The (After)Lives of Objects: Transposition in the Material World, University of Virginia Art & Architectural History Graduate Online Symposium, March 18–19, 2021
Transposition involves the movement of people, objects, and ideas from one context to another. The reverberating impacts of such regional and transregional exchanges have shaped artistic expressions, systems of knowledge, and relationships among polities. Recently, scholarship has turned to the object as a material manifestation of cross-cultural, transregional, and imperial encounters. [After]Lives is an interdisciplinary symposium that explores how transposition has materialized throughout history. How are objects changed when they are activated as mediums of encounter? In what ways do makers and users negotiate their positionality between and within societies through objects? How have artists and other creators problematized binary ideas of encounter and exchange in their works? When should adaptations be considered cultural appropriation instead of cross-cultural connectors? Can they be both? What is at stake when materials, artistic techniques, and/or technologies originating from one region are duplicated outside of that region?

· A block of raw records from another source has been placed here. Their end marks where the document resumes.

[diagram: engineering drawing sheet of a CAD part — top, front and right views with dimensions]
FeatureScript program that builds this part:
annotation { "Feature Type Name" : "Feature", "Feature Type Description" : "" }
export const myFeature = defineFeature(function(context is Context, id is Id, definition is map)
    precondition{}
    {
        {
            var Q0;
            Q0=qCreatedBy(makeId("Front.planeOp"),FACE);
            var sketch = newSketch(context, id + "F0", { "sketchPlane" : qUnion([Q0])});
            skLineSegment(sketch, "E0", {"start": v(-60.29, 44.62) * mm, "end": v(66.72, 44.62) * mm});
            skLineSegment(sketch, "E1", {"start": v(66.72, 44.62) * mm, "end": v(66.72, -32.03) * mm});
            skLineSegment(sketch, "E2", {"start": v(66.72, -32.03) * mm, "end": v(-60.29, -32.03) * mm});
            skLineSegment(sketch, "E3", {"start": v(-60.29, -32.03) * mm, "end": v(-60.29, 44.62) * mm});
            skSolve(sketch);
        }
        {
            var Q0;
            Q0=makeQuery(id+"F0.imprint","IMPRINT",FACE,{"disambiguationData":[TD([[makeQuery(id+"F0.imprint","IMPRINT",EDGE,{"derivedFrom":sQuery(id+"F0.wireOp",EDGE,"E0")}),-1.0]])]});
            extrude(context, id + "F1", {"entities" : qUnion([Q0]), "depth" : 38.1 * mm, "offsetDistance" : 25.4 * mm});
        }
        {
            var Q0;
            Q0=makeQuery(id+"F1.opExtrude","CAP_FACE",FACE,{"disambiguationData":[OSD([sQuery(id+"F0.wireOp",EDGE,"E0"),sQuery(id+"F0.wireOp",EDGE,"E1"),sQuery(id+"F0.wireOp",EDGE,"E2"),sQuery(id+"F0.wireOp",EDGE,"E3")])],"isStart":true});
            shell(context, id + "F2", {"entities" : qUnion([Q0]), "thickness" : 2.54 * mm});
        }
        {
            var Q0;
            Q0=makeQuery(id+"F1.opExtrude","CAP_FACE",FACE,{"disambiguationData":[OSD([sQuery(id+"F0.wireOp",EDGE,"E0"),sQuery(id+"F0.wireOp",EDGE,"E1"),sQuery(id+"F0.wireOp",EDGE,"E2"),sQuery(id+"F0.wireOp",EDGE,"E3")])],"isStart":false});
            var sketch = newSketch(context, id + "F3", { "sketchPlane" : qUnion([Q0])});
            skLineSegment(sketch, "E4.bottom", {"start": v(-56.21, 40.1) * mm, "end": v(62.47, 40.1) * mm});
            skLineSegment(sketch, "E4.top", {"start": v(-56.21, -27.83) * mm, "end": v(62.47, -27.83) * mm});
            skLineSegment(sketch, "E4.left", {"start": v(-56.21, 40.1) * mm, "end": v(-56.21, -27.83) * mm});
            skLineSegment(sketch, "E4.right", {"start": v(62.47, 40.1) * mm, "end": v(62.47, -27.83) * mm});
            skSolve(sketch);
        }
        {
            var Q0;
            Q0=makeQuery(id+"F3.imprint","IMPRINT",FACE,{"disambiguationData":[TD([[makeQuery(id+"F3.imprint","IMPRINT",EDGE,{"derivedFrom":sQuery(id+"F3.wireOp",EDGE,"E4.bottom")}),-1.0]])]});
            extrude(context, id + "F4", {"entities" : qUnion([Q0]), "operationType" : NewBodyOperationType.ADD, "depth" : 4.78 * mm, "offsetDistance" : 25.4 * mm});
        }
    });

Possible topics include, but are not limited to:
- Mediation of transcultural encounters through visual and material objects
- Processes of adaptation and assimilation in visual and material culture
- History of looting, collecting, and the art market
- Role of institutions in the (re)contextualization of objects
- Studies that problematize notions of influence, exchange, and reception across social, cultural, and artistic hierarchies
- Imperial and colonial networks of collection, trade, and exchange
We welcome submissions from graduate students at all stages and areas of study.